Japan understands all too well the importance of soft power – the effect that art & culture can have on creating a positive, friendly attitude among people around the world. It is a shame that Turkey does not seem to feel the same way.
*Finally, an article in the New York Post discussing Nazi provenance issues, and alleging that many top New York museums have resisted claims that objects in their collections were acquired after being stolen from their proper owners by the Nazis.
These issues can be quite complex, especially these days so long after the Nazi era, when former owners have passed away and inheritors are now making claims, and when, in at least some cases, the paper trail may be incomplete, leading to inconclusive evidence as to whether or not a work was obtained ethically.

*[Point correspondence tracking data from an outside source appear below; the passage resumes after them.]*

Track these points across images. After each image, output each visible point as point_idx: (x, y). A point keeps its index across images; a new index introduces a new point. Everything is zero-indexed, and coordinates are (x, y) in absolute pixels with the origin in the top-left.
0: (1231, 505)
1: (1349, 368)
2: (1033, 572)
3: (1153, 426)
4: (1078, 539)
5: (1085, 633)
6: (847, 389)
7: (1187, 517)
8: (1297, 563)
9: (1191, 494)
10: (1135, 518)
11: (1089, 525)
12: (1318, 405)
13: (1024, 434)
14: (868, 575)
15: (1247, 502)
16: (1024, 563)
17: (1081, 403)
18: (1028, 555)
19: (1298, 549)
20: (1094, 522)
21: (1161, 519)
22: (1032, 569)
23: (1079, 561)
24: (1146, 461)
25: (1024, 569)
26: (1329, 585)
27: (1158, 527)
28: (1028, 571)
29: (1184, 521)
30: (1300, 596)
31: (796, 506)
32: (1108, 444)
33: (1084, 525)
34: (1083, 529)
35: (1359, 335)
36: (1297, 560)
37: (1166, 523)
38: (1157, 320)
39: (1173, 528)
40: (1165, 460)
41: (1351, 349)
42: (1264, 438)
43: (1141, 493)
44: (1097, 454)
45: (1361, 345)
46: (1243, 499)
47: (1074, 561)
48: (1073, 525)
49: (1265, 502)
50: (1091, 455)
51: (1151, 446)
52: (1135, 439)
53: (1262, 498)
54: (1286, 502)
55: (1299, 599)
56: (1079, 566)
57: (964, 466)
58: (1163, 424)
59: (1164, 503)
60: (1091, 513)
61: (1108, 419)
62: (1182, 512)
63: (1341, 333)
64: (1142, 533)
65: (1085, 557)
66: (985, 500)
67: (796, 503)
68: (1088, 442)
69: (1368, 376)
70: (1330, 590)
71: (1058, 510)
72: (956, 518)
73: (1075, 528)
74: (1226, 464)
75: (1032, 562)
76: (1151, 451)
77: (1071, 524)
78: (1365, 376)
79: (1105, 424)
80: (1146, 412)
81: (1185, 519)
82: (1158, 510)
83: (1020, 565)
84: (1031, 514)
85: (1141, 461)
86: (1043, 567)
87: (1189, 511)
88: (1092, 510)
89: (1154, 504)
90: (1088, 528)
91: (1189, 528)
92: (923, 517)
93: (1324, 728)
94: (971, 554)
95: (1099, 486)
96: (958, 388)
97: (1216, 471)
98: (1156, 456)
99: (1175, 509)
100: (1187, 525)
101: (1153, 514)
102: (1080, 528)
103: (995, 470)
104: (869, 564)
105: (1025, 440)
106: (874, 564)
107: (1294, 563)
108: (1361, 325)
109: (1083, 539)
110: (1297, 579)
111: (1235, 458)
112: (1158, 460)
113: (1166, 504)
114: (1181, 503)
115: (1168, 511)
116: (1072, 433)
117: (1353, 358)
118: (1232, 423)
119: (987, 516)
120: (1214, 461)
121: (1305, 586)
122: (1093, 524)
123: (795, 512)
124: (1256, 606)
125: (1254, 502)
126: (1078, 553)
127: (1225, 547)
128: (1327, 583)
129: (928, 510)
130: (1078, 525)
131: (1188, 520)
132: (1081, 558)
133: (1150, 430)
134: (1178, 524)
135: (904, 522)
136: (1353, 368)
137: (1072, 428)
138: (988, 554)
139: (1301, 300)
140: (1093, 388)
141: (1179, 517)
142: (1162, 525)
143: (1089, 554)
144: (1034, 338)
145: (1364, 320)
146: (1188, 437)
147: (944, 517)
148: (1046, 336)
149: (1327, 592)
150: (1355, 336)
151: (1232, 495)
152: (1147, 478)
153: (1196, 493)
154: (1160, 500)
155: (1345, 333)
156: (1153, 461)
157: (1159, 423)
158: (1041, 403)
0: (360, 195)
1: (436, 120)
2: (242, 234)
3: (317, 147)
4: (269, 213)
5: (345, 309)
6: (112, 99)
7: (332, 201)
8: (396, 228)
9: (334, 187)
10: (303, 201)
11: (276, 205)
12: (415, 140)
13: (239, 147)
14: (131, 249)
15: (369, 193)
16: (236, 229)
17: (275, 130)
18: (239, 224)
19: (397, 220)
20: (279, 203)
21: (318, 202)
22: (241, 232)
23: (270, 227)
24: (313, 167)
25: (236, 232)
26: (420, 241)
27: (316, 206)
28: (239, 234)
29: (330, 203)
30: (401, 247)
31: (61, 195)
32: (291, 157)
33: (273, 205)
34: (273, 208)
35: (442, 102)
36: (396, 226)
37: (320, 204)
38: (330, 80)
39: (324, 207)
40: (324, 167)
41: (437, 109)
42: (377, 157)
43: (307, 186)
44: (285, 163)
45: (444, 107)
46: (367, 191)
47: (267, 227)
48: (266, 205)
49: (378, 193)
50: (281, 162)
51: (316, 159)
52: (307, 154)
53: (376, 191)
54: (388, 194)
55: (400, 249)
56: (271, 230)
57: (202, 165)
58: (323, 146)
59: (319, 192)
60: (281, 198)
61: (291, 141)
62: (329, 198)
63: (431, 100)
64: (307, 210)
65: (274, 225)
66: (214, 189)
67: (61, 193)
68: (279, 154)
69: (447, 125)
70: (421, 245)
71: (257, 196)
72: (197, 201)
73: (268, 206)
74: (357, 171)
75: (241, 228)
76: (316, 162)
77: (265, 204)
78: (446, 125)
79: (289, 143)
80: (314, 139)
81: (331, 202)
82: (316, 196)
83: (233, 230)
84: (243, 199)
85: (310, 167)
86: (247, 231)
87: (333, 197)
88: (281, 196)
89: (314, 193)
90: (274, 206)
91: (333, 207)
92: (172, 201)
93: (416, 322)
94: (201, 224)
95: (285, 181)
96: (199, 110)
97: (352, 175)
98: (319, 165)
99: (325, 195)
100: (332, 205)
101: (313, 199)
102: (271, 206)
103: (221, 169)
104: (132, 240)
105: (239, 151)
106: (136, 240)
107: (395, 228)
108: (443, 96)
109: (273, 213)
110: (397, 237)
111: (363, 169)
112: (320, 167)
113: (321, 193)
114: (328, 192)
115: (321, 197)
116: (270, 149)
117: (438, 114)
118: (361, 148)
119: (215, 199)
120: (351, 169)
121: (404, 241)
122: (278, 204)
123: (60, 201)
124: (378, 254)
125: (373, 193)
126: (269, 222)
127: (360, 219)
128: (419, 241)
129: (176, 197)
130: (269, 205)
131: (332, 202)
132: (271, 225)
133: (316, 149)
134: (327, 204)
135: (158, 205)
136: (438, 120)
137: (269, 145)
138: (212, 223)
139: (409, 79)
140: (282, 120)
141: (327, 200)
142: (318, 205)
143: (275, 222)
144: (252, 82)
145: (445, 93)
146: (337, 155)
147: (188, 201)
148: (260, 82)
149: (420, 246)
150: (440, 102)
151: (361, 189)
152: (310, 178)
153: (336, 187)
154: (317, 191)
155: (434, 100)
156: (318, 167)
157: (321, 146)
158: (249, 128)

I was not surprised to read in this article that many museums take this issue seriously and are working on doing the necessary research, but that it’s difficult and takes a long time and that they only have one or two part-time staff able to devote time to doing the work. I was surprised, however, at this statement from MoMA: “The museum maintains the work wasn’t considered stolen because the German museums were state institutions ‘and the art in them was owned by the German government.'” I should sincerely hope there is more to the story than what this NY Post article implies, because, seriously, shame on you, MoMA, if that’s your genuine stance.
My thanks to my father for alerting me to the existence of this news article. Thanks, Dad!